**Selected text**
:::::

# Rainy Days



## CrazyCash (Jul 12, 2012)

We are finally getting some much needed rain and the dogs have been cooped up in the house all day. They just went outside for a potty break and came back in totally nuts. They started doing laps around the house, chasing each other trying to get the kong and in the processes they knocked the coffee table out of place and I don't think any sections of the sectional couch are still connected. I don't mind them running off some steam, but now I'm going to have to follow their path and straighten up a little. Now they are laying on the floor grooming each other. They are very entertaining, I think I could just sit the rest of the night and watch these two.


----------



## tknafox2 (Apr 2, 2013)

I have been doing my rain dance regularly, but it just keeps blowing by. We should get a little tonight, Hope hope!
It truly is a bitter sweet reward. Much needed rain... bored, wet, crazy dogs running amok in the house, with huge muddy paw prints all over the floor. At least your two cuddle and groom... i need to go to my stash, and pull out the biggest juiciest bones I can find and put these two in separate rooms... ahhh peace!


----------



## CrazyCash (Jul 12, 2012)

We've had fairly steady rain all day which is great - hopefully some of it will come down your way. . Today I actually left them alone in the house for about two hours (well they were confined to the bedroom), but they didn't chew up anything or get into any trouble - maybe they are finally growing up!

:::::

**Supplied material**
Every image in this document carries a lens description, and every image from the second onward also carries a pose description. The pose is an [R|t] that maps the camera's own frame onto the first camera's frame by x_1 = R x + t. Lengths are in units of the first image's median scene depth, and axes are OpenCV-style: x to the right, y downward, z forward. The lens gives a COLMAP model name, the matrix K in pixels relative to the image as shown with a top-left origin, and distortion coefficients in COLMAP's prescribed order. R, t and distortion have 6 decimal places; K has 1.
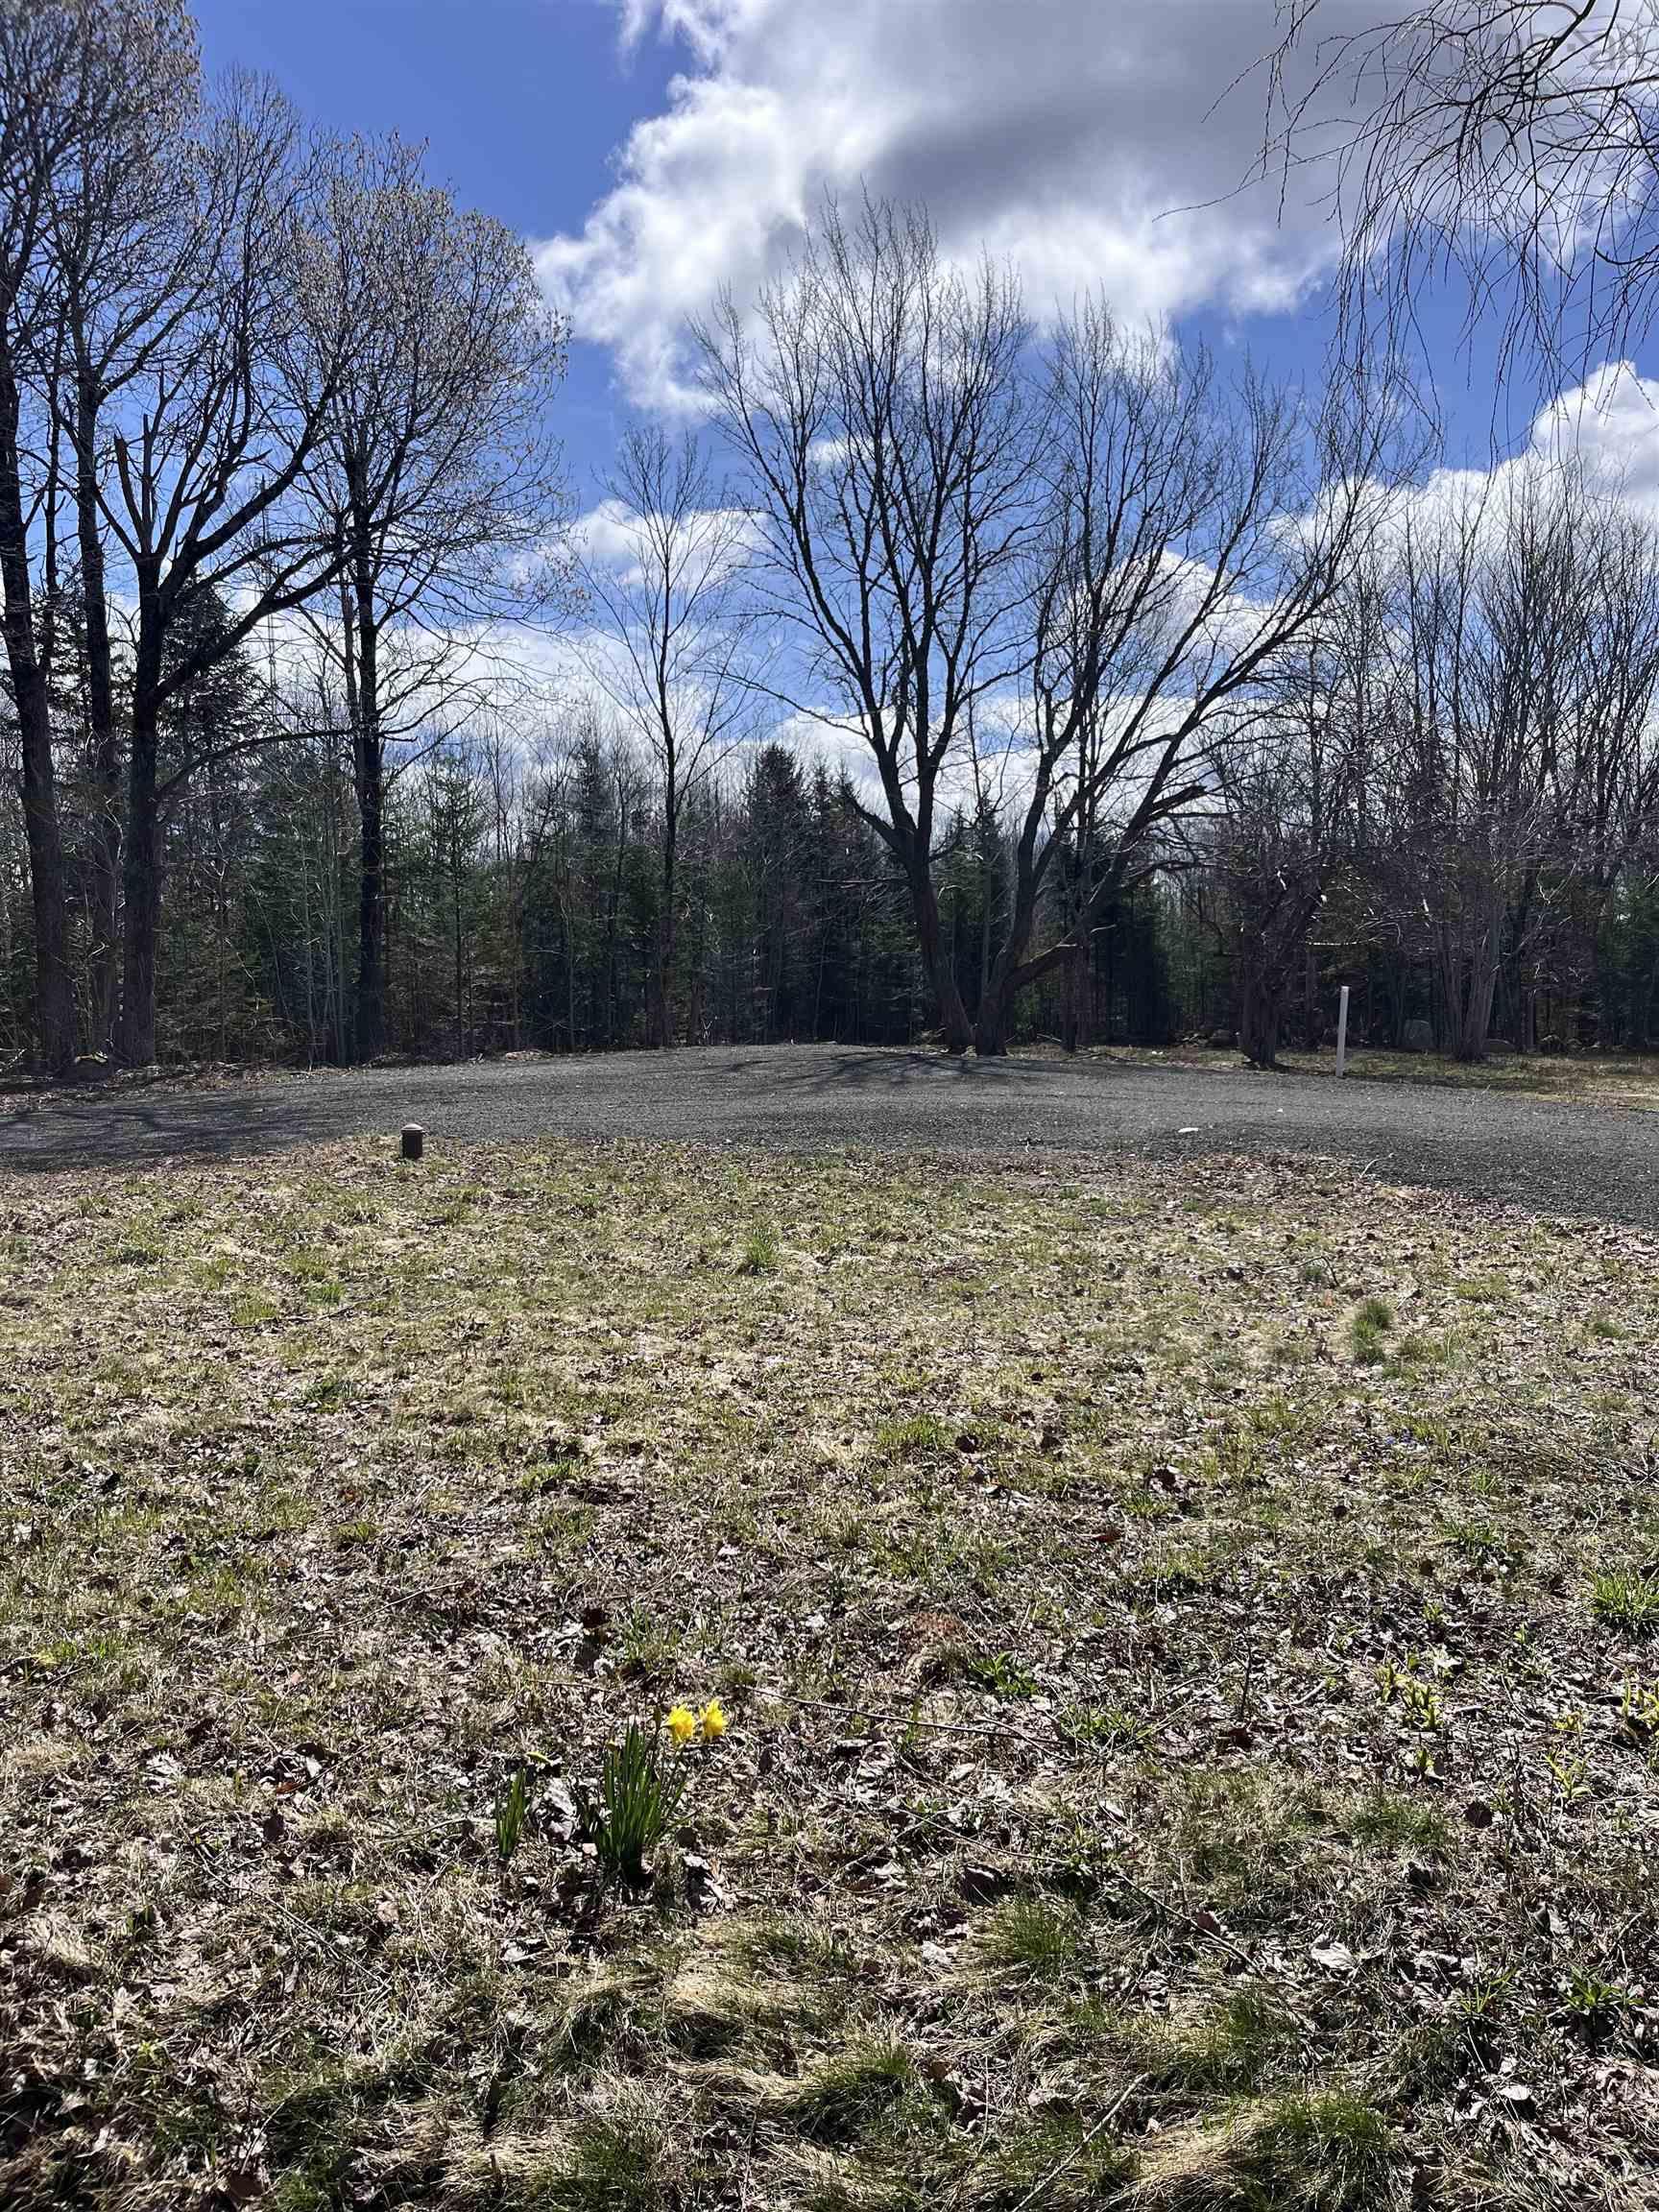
lens RADIAL K [[1670.4, 0, 827.6], [0, 1670.4, 1077.0], [0, 0, 1]] dist [0.078259, -0.099833]
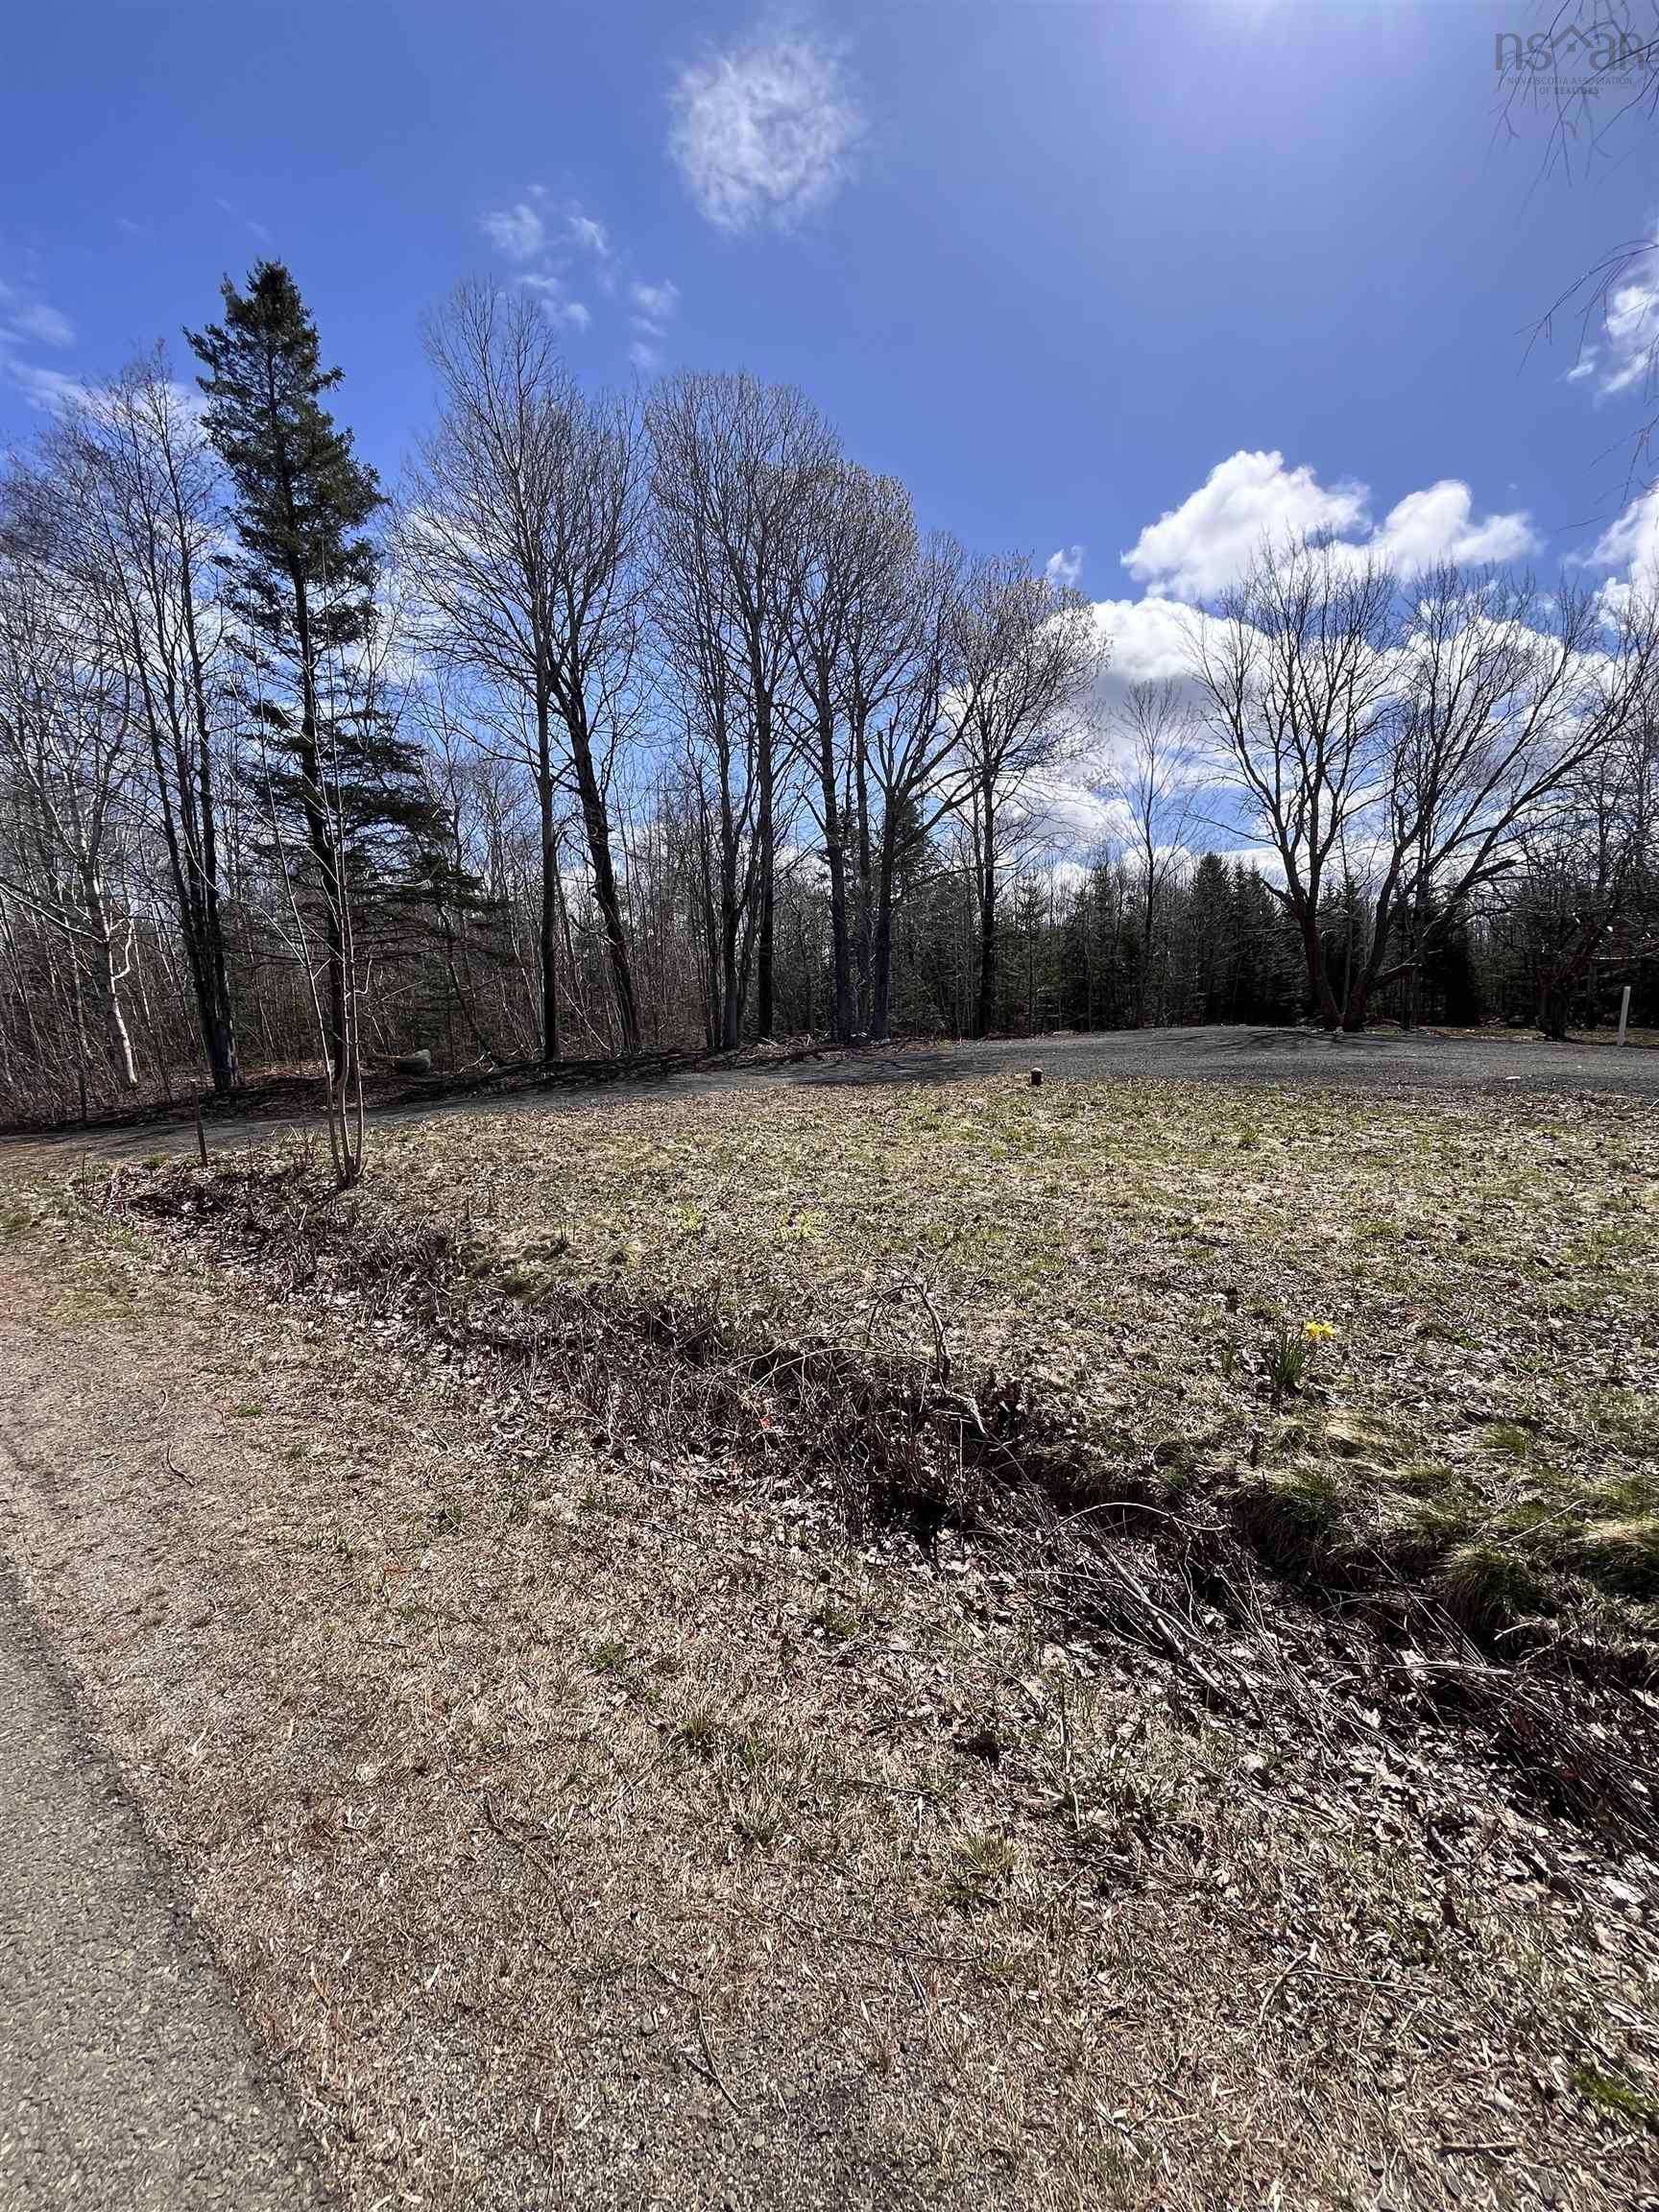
lens RADIAL K [[907.3, 0, 823.1], [0, 907.3, 1095.3], [0, 0, 1]] dist [0.000193, 0.000283]
pose [[0.916232, 0.024666, -0.399888, -0.097130], [-0.002469, 0.998432, 0.055929, 0.001967], [0.400640, -0.050256, 0.914856, -0.166057]]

:::::

**Brief**
Transcribe the rainy-days thread from "## tknafox2 (Apr" up to and including "finally growing up!".

**Answer box**
## tknafox2 (Apr 2, 2013)

I have been doing my rain dance regularly, but it just keeps blowing by. We should get a little tonight, Hope hope!
It truly is a bitter sweet reward. Much needed rain... bored, wet, crazy dogs running amok in the house, with huge muddy paw prints all over the floor. At least your two cuddle and groom... i need to go to my stash, and pull out the biggest juiciest bones I can find and put these two in separate rooms... ahhh peace!


----------



## CrazyCash (Jul 12, 2012)

We've had fairly steady rain all day which is great - hopefully some of it will come down your way. . Today I actually left them alone in the house for about two hours (well they were confined to the bedroom), but they didn't chew up anything or get into any trouble - maybe they are finally growing up!